Still unaware of how to care for a turtle(at least I thought I was aware), I one day found a turtle in my village's river, which we don't visit too often. I was completely infatuated by the turtle's cuteness and decided to get it to my little brother. Now this turtle, is extremely hardy, and survived so many awful conditions and gave me all the time I needed for me to realize my mistreatment. At the beginning I had the turtle in an open plastic suitcase, yes, and the question with the photo is still there and ive been desperately trying to remove it due to my shame. I used to think the turtle needs warm water and so I used to place some warm water most other species wouldn't survive in. I didn't even know the species for such a long time, and after so much research, I completely cut the turtle of my brother when I saw how much responsibility it needs.

Now, I'm happy to say my turtle species is the Balkan terrapin, and I've read quite a lot of scholarly articles on this species. The turtle is now in a 122*122*25cm kiddie pool with partial sunlight throughout the day and a custom basking Island. This turtle really fueled my love for animals and made me realize my mistakes. The thing that drives me to help people in need of answers be it here or anywhere is because I don't want anyone to start the way I started.

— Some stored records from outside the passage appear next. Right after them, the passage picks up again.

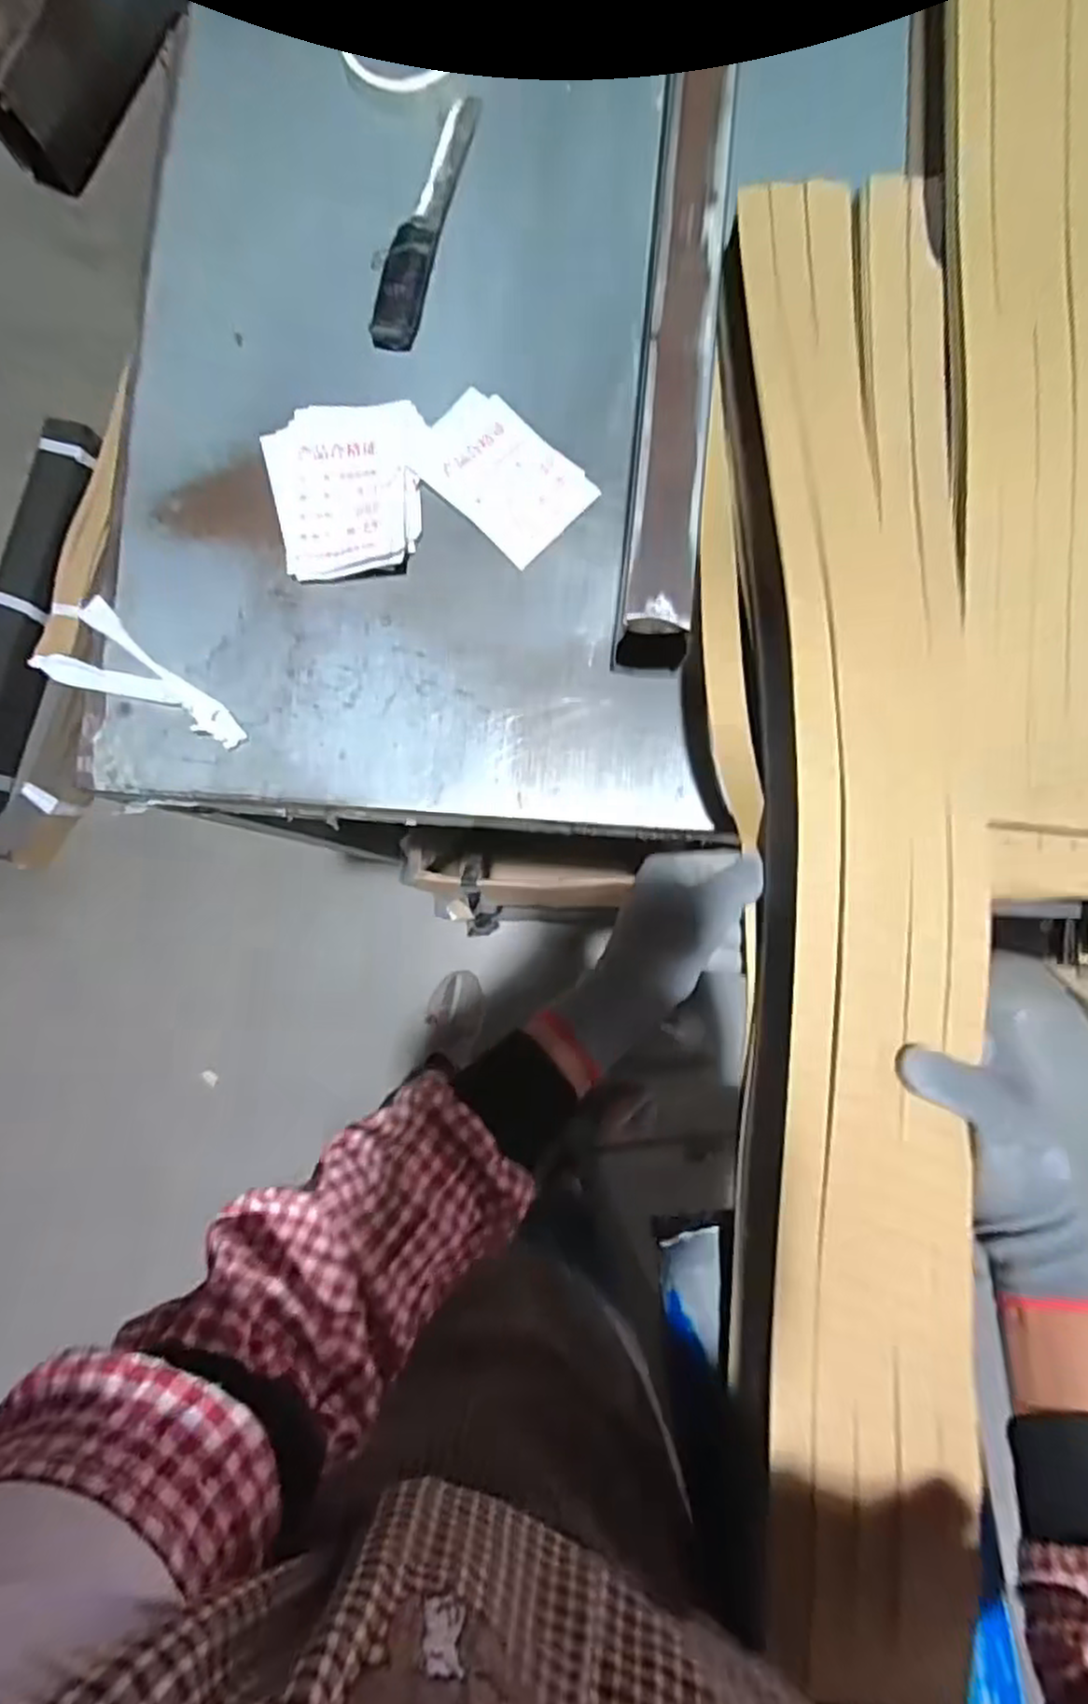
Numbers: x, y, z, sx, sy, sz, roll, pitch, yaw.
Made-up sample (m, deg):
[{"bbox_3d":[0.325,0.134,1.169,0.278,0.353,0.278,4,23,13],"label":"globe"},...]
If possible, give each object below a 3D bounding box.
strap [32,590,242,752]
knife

Big thanks to everyone here and especially Matt S. for helping me so much with my questions, and I will be sure to post some photos of turtle when possible.

  • It's always good to see someone else who has an interest in reptiles on the site. :)
    – Spidercat
    Sep 10, 2014 at 19:49
  • @MattS. Thanks, undeniably amazing creatures, really a shame they're not popular here and if sold they're kept and given in very bad conditions.
    – Mozein
    Sep 10, 2014 at 20:19

I do not own this horse, but I have many great stories about her. The picture below isn't of me riding her, but I have ridden her before. She was an extremely heartwarming horse. She competed in races, and many shows. I mostly enjoyed trotting on her. She was good at escaping out of her stall, and sneaking into the bag of oats just outside of her stall. I believe she sometimes felt like she wouldn't be caught, and whenever we caught her, she would try to act like she was innocent. :) The only sad part is that she passed away over the summer. I will miss her so much, but I will never forget all the fun I had with her. She was truly a remarkable horse that will never be forgotten.